Your goal:
In the copy, include every entry exactly but none of its images.
Data for processing Block Start
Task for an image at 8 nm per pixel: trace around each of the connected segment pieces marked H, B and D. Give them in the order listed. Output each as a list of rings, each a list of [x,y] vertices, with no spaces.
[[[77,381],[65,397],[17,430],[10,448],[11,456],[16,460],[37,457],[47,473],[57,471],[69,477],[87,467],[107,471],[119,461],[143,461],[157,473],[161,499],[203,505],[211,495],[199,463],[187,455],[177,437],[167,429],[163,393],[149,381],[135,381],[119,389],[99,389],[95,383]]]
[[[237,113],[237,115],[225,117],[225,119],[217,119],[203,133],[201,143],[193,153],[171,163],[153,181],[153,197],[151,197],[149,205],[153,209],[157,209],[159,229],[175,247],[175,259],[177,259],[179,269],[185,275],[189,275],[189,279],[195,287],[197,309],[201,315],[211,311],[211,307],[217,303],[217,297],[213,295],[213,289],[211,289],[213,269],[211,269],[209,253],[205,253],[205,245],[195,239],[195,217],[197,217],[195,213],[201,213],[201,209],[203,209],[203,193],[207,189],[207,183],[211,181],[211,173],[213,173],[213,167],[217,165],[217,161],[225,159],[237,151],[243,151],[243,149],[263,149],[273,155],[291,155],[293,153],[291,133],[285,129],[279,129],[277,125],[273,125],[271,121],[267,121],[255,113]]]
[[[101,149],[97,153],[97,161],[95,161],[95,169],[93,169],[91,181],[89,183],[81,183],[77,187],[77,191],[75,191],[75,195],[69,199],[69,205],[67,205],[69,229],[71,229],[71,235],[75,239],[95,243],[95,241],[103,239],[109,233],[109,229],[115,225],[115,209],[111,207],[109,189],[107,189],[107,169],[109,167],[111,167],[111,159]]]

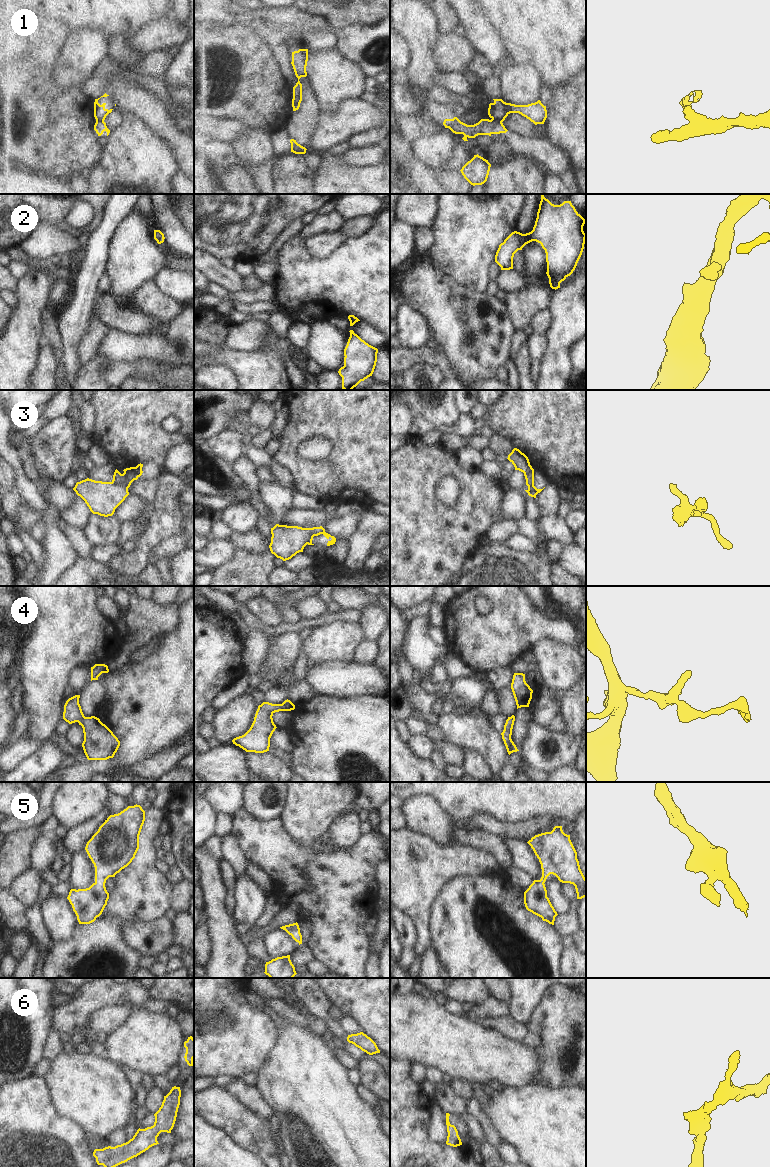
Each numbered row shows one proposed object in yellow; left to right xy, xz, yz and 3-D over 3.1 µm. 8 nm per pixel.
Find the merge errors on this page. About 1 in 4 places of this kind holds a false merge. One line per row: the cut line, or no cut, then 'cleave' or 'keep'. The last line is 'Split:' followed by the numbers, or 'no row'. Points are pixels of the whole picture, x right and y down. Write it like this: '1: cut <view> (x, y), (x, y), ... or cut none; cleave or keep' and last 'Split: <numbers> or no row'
1: cut yz (492, 118), (501, 123); cleave
2: cut none; keep
3: cut xy (123, 474), (121, 482), (111, 482); cleave
4: cut none; keep
5: cut none; keep
6: cut none; keep
Split: 1, 3

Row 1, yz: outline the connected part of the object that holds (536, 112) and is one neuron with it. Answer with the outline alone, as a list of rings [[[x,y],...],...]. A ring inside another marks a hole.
[[[493,99],[489,104],[488,115],[495,121],[503,122],[510,113],[519,113],[535,125],[544,124],[547,118],[546,106],[540,100],[528,105],[506,103],[502,99]]]

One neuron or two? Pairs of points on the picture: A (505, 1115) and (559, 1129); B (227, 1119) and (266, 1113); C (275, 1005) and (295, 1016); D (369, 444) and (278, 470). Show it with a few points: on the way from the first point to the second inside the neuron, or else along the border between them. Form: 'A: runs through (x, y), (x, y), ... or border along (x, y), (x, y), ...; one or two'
A: runs through (518, 1115), (533, 1118), (546, 1125); one
B: border along (238, 1100), (260, 1117), (268, 1119); two
C: runs through (280, 1008), (290, 1016); one
D: border along (272, 456), (290, 472), (294, 485); two

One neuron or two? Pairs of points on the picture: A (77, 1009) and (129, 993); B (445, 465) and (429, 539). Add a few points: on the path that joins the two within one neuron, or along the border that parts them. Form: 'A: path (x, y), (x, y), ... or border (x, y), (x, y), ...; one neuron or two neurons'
A: path (90, 996), (98, 993), (116, 993); one neuron
B: path (428, 483), (428, 521); one neuron

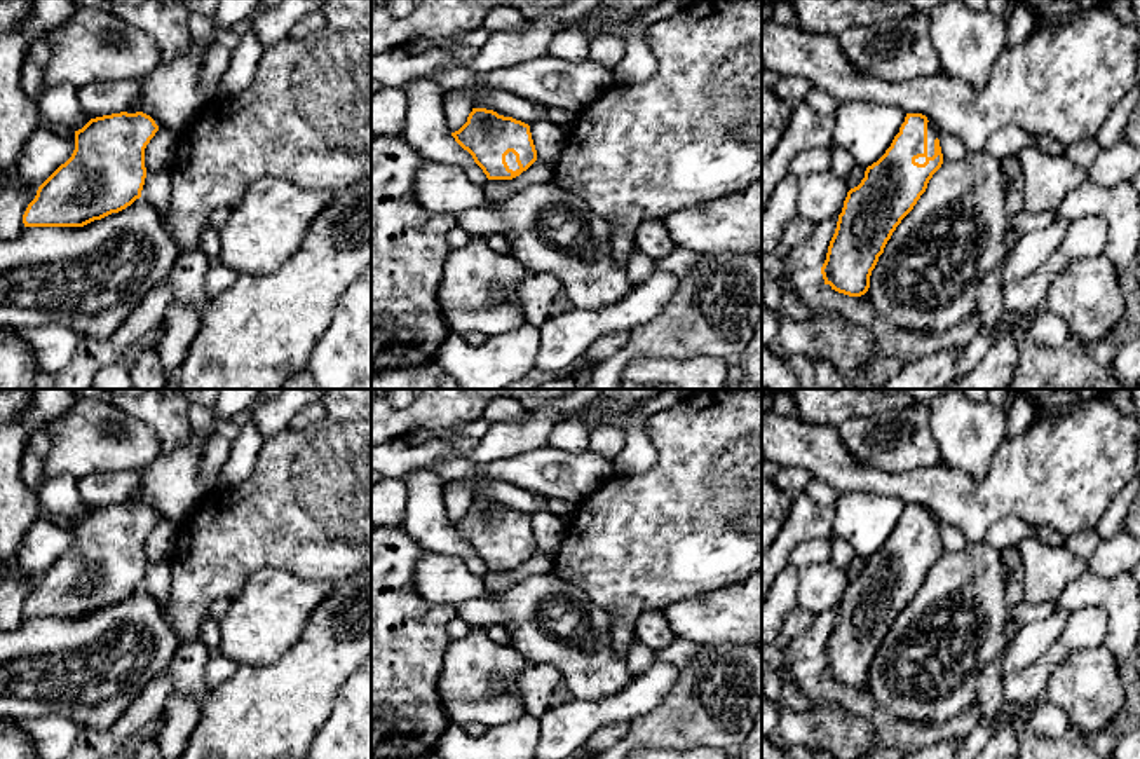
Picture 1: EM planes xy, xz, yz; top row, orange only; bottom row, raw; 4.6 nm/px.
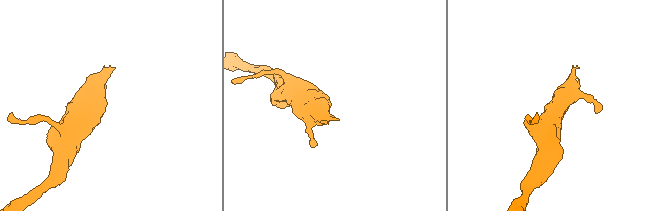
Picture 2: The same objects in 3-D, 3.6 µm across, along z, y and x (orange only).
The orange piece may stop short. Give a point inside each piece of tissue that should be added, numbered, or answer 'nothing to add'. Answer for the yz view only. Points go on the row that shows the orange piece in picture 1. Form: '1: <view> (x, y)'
1: yz (933, 131)

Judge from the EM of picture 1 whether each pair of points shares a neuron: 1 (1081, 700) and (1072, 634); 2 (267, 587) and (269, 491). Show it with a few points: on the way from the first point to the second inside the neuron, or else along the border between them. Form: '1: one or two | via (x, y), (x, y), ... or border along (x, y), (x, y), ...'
1: two | border along (1102, 642), (1072, 651), (1051, 672), (1046, 683)
2: two | border along (305, 578), (260, 567), (248, 578), (237, 595)

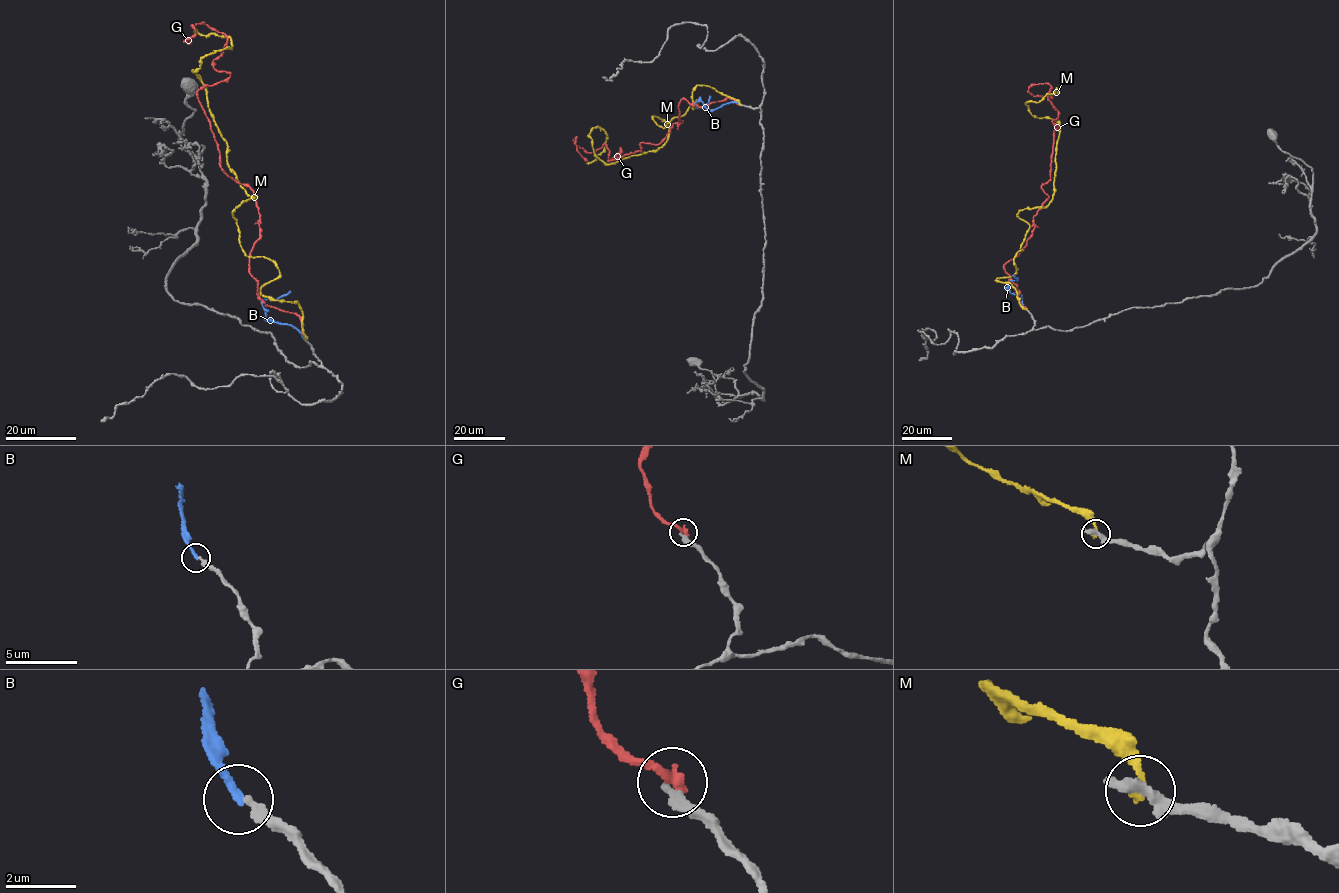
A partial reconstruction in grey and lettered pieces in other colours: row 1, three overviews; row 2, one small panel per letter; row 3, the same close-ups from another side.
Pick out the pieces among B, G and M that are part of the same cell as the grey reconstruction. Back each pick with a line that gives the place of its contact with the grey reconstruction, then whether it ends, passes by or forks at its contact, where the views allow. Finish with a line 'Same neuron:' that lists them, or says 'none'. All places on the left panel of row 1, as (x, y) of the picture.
B: (303, 337) | it ends
Same neuron: B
Data for processing Block End
Result of this exercise:
Task for an image at 8 nm per pixel: trace around each of the connected segment pieces marked H, B and D. Give them in the order listed. Output each as a list of rings, each a list of [x,y] vertices, with no spaces.
[[[77,381],[65,397],[17,430],[10,448],[11,456],[16,460],[37,457],[47,473],[57,471],[69,477],[87,467],[107,471],[119,461],[143,461],[157,473],[161,499],[203,505],[211,495],[199,463],[187,455],[177,437],[167,429],[163,393],[149,381],[135,381],[119,389],[99,389],[95,383]]]
[[[237,113],[237,115],[225,117],[225,119],[217,119],[203,133],[201,143],[193,153],[171,163],[153,181],[153,197],[151,197],[149,205],[153,209],[157,209],[159,229],[175,247],[175,259],[177,259],[179,269],[185,275],[189,275],[189,279],[195,287],[197,309],[201,315],[211,311],[211,307],[217,303],[217,297],[213,295],[213,289],[211,289],[213,269],[211,269],[209,253],[205,253],[205,245],[195,239],[195,217],[197,217],[195,213],[201,213],[201,209],[203,209],[203,193],[207,189],[207,183],[211,181],[211,173],[213,173],[213,167],[217,165],[217,161],[225,159],[237,151],[243,151],[243,149],[263,149],[273,155],[291,155],[293,153],[291,133],[285,129],[279,129],[277,125],[273,125],[271,121],[267,121],[255,113]]]
[[[101,149],[97,153],[97,161],[95,161],[95,169],[93,169],[91,181],[89,183],[81,183],[77,187],[77,191],[75,191],[75,195],[69,199],[69,205],[67,205],[69,229],[71,229],[71,235],[75,239],[95,243],[95,241],[103,239],[109,233],[109,229],[115,225],[115,209],[111,207],[109,189],[107,189],[107,169],[109,167],[111,167],[111,159]]]

Each numbered row shows one proposed object in yellow; left to right xy, xz, yz and 3-D over 3.1 µm. 8 nm per pixel.
Find the merge errors on this page. About 1 in 4 places of this kind holds a false merge. One line per row: the cut line, or no cut, then 'cleave' or 'keep'. The last line is 'Split:' followed by the numbers, or 'no row'. Points are pixels of the whole picture, x right and y down. Write it like this: '1: cut <view> (x, y), (x, y), ... or cut none; cleave or keep' and last 'Split: <numbers> or no row'
1: cut yz (492, 118), (501, 123); cleave
2: cut none; keep
3: cut xy (123, 474), (121, 482), (111, 482); cleave
4: cut none; keep
5: cut none; keep
6: cut none; keep
Split: 1, 3

Row 1, yz: outline the connected part of the object that holds (536, 112) and is one neuron with it. Answer with the outline alone, as a list of rings [[[x,y],...],...]. A ring inside another marks a hole.
[[[493,99],[489,104],[488,115],[495,121],[503,122],[510,113],[519,113],[535,125],[544,124],[547,118],[546,106],[540,100],[528,105],[506,103],[502,99]]]

One neuron or two? Pairs of points on the picture: A (505, 1115) and (559, 1129); B (227, 1119) and (266, 1113); C (275, 1005) and (295, 1016); D (369, 444) and (278, 470). Show it with a few points: on the way from the first point to the second inside the neuron, or else along the border between them. Form: 'A: runs through (x, y), (x, y), ... or border along (x, y), (x, y), ...; one or two'
A: runs through (518, 1115), (533, 1118), (546, 1125); one
B: border along (238, 1100), (260, 1117), (268, 1119); two
C: runs through (280, 1008), (290, 1016); one
D: border along (272, 456), (290, 472), (294, 485); two

One neuron or two? Pairs of points on the picture: A (77, 1009) and (129, 993); B (445, 465) and (429, 539). Add a few points: on the path that joins the two within one neuron, or along the border that parts them. Form: 'A: path (x, y), (x, y), ... or border (x, y), (x, y), ...; one neuron or two neurons'
A: path (90, 996), (98, 993), (116, 993); one neuron
B: path (428, 483), (428, 521); one neuron

Picture 1: EM planes xy, xz, yz; top row, orange only; bottom row, raw; 4.6 nm/px.
Picture 2: The same objects in 3-D, 3.6 µm across, along z, y and x (orange only).
The orange piece may stop short. Give a point inside each piece of tissue that should be added, numbered, or answer 'nothing to add'. Answer for the yz view only. Points go on the row that shows the orange piece in picture 1. Form: '1: <view> (x, y)'
1: yz (933, 131)

Judge from the EM of picture 1 whether each pair of points shares a neuron: 1 (1081, 700) and (1072, 634); 2 (267, 587) and (269, 491). Show it with a few points: on the way from the first point to the second inside the neuron, or else along the border between them. Form: '1: one or two | via (x, y), (x, y), ... or border along (x, y), (x, y), ...'
1: two | border along (1102, 642), (1072, 651), (1051, 672), (1046, 683)
2: two | border along (305, 578), (260, 567), (248, 578), (237, 595)

A partial reconstruction in grey and lettered pieces in other colours: row 1, three overviews; row 2, one small panel per letter; row 3, the same close-ups from another side.
Pick out the pieces among B, G and M that are part of the same cell as the grey reconstruction. Back each pick with a line that gives the place of its contact with the grey reconstruction, then whether it ends, passes by or forks at its contact, where the views allow. Finish with a line 'Same neuron:' that lists them, or says 'none'. All places on the left panel of row 1, as (x, y) of the picture.
B: (303, 337) | it ends
Same neuron: B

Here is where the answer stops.